Захар Петрович покачал головой:
— Вы считаете этот принцип правильным?
— Не я его установил, — буркнул Щукин.
— Странно, я был убежден, что на заводе есть общественность и она пользуется авторитетом… — начал было Захар Петрович.
— Была, — перебил его начальник цеха. — Знаете, как рабочие называют Глеба Артемьевича? За глаза, конечно? Просто «Сам-Сам».
— Почему?
— Потому что ведет себя так. Он сам — и все! Больше никто для него не существует.
— Но его все-таки уважают?
— Уважают? — криво улыбнулся Щукин. — Кто вам сказал? Подумаешь, пару раз вышел на футбольное поле. Реклама! Показуха. Да и когда это было? А уж шума из этого…
«Зол на директора за выговор, — подумал о Щукине Измайлов. — Поэтому может быть необъективным. Обида — плохой советчик».
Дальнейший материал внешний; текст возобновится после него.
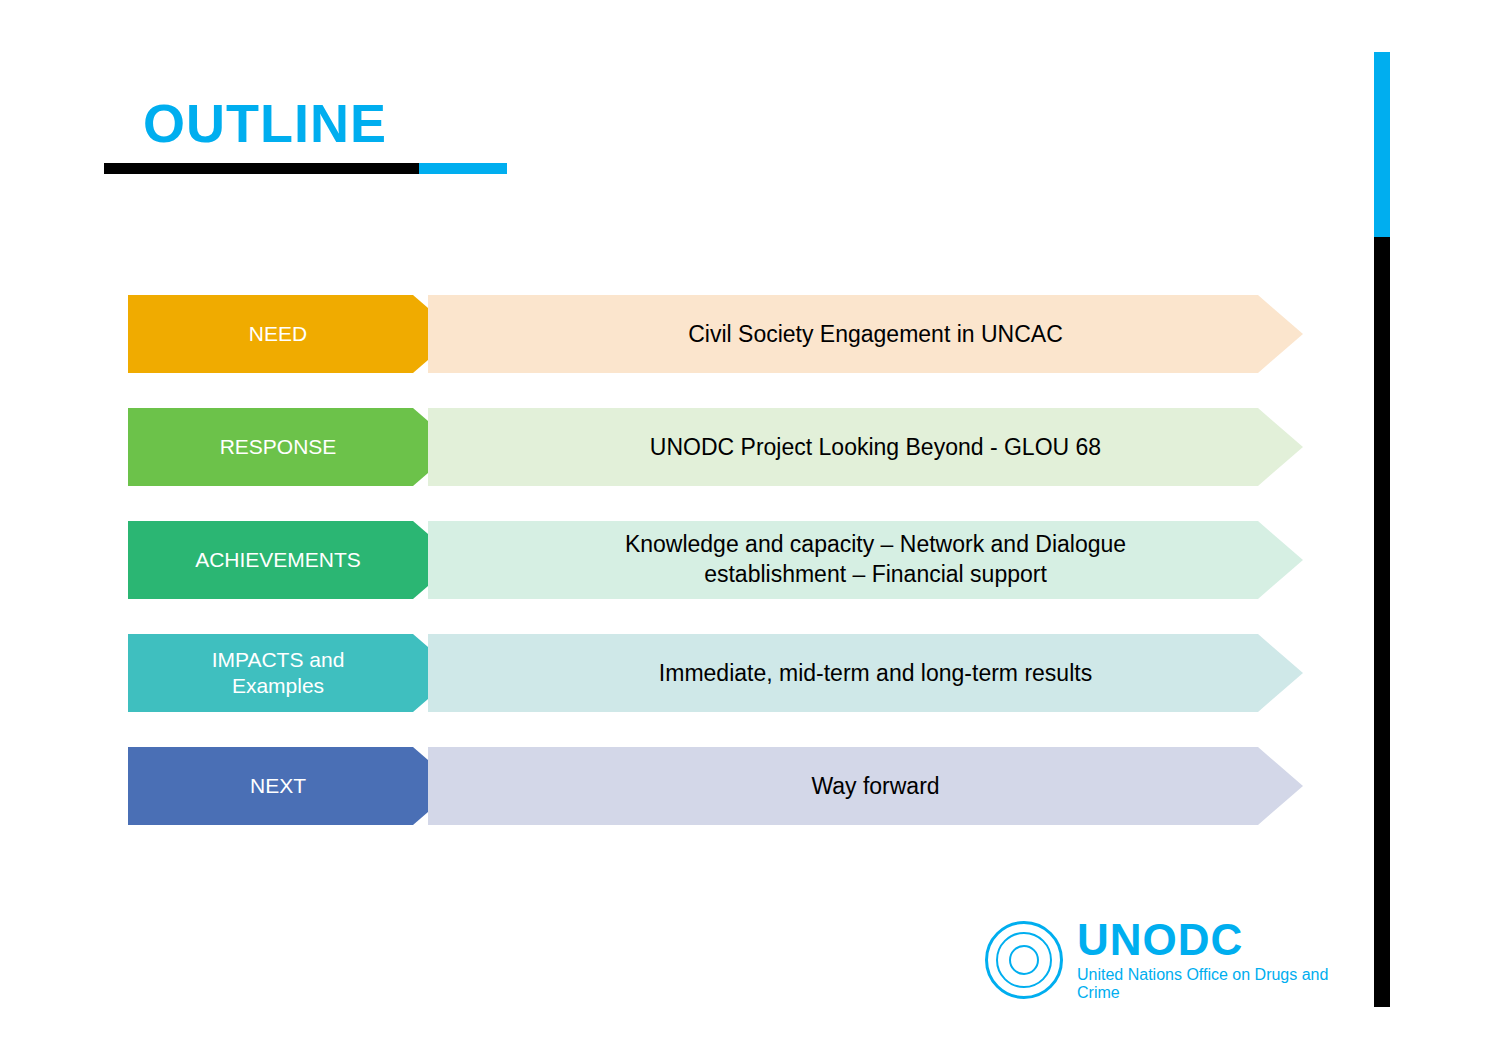OUTLINE
NEED
Civil Society Engagement in UNCAC
RESPONSE
UNODC Project Looking Beyond - GLOU 68
ACHIEVEMENTS
Knowledge and capacity – Network and Dialogue
establishment – Financial support
IMPACTS and
Examples
Immediate, mid-term and long-term results
NEXT
Way forward
UNODC
United Nations Office on Drugs and Crime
— Не хотел из избы сор выносить, да ладно, — продолжал начальник цеха. — А вы делайте вывод: уважают Глеба Артемьевича или нет. Взять хотя бы эти авралы. А они в конце каждого месяца, не говорю уже про декабрь. Побеседовал бы Самсонов с рабочими по душам, поговорил бы с нами, начальниками цехов: так, мол, и так, надо выкрутиться, поднажать… У него же один разговор — план на бочку, и никаких! А чтобы заткнуть рот, платит в тройном размере. Словно это его завод и деньги из его кармана. — Щукин приложил руку к груди: — Разве так можно? Значит, наше рабочее понятие во внимание не принимается? Рвачи мы, что ли, чтобы нашу совесть за рубли покупать?
— Выходит, покупает, — не удержался Измайлов.
— Покупает? — вскинулся Щукин. — Это еще надо посмотреть, кто кого… Послушайте, как ребята приспособились. Не считается с нами Самсонов, вот они и… Если по выходным в тройном размере платят, почему бы не воспользоваться? — Начальник цеха хитро посмотрел на Ракитову: — Вы в то воскресенье заметили, сколько курильщиков стояло у входа в цех?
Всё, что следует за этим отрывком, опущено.